Hooray for cousins and their yummy recipes! This has become my family's favorite Alfredo sauce recipe. It is quick and easy. I often quadruple the recipe so there are plenty of leftovers. We've found that leftovers work best when the sauce and pasta are combined before refrigerating.
Serves 6
Ingredients:
1/4 cup butter
2 TBS (= 1 oz) cream cheese
1 pint heavy whipping cream
1 tsp garlic powder
a pretty good amount of pepper--at least 1 tsp, maybe more
(that's how Lea does it--the recipe lists it as no amount, just an ingredient)

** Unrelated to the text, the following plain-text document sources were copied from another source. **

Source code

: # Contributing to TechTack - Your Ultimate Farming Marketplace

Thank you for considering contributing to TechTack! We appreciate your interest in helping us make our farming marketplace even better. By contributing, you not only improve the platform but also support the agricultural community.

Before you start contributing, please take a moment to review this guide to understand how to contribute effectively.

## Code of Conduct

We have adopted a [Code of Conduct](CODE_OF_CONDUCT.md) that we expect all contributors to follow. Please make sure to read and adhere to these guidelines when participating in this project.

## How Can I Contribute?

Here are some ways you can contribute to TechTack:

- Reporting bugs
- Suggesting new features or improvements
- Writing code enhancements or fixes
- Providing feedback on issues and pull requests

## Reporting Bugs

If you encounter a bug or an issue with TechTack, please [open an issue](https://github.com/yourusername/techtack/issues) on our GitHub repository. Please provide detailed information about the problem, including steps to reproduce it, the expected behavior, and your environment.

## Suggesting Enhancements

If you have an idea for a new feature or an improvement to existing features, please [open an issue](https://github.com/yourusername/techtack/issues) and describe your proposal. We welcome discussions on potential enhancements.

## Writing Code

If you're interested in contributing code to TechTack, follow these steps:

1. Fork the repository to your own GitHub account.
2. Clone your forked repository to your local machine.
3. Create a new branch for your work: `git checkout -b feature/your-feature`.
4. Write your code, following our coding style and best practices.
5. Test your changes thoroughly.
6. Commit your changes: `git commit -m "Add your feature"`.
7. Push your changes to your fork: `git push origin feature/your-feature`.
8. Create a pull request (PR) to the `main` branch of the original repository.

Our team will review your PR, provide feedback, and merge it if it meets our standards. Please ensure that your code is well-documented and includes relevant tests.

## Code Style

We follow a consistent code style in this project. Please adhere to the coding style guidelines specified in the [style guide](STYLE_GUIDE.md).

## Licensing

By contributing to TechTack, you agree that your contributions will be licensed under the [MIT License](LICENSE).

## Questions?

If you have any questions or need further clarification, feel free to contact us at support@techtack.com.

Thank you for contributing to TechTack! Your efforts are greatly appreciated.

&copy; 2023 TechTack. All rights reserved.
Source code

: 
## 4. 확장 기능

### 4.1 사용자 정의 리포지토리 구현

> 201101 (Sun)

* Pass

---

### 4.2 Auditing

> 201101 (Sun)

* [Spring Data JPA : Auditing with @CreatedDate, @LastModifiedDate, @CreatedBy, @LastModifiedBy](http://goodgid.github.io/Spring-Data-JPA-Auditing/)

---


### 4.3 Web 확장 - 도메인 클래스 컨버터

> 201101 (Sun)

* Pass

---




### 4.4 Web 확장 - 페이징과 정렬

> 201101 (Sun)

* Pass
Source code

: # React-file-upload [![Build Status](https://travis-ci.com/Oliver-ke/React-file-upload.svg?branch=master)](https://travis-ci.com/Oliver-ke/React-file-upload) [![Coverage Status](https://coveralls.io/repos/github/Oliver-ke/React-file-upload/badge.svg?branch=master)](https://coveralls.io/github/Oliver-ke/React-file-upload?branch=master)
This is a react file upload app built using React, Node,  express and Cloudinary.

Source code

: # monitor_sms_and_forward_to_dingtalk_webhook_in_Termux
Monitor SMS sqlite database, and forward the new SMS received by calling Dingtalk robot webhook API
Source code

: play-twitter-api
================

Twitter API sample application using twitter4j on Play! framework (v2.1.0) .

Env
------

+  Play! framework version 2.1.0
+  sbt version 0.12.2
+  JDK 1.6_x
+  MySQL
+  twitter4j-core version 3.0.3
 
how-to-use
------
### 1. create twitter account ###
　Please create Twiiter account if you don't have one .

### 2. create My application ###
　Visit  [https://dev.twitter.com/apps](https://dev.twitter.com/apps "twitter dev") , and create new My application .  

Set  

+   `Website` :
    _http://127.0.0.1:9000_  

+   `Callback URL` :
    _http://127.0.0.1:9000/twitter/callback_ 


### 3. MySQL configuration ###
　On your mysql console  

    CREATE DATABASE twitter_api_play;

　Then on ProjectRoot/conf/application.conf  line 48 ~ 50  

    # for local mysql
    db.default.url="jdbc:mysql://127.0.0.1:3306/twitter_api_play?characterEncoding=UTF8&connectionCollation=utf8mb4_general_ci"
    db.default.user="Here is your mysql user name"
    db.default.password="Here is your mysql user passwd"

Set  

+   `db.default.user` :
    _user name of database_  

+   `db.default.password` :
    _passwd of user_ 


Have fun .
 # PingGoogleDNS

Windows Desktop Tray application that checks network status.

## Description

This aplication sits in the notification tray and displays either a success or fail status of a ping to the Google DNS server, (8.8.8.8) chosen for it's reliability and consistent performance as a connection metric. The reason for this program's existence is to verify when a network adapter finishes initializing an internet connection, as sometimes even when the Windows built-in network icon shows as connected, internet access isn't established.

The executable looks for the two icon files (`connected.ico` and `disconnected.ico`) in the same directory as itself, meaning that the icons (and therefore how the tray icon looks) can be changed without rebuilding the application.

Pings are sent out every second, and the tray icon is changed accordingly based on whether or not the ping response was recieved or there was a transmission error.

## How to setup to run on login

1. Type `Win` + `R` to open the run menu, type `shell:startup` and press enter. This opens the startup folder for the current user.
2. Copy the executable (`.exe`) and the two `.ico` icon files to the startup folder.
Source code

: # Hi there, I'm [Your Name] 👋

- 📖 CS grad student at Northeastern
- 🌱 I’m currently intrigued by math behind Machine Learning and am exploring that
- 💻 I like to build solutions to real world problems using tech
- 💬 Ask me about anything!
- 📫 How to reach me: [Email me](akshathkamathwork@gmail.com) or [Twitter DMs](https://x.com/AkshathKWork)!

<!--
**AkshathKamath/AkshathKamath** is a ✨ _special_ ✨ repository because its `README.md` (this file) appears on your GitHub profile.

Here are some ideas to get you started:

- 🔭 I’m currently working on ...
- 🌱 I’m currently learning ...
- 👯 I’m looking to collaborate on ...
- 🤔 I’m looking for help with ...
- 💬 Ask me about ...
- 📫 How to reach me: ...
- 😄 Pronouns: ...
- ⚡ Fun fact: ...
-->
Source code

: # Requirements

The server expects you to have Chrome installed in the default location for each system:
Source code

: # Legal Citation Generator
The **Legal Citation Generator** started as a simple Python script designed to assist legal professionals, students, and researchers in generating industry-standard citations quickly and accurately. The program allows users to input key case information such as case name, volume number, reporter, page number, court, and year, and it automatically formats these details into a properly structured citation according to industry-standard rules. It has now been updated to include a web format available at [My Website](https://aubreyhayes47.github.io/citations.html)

2/3 c grated parmesan cheese
1 lb fettuccine, bow tie pasta, penne, linguini, or whatever other pasta you have on hand (leftovers are a little easier with shaped pasta, such as bow tie or penne).
Instructions:
In medium saucepan melt butter.
When melted, add cream cheese.
When cream cheese is softened, add whipping cream.
Season with garlic powder, salt (if you want, we don't add it), pepper.
Simmer for 15-20 minutes over low heat, stirring continuously.
Add parmesan. Continue stirring until melted. Remove from heat.
While preparing the sauce, cook pasta according to package instructions.
We like to pour enough sauce into all the pasta to coat everything to the desired consistency, rather than put sauce over individual portions of pasta.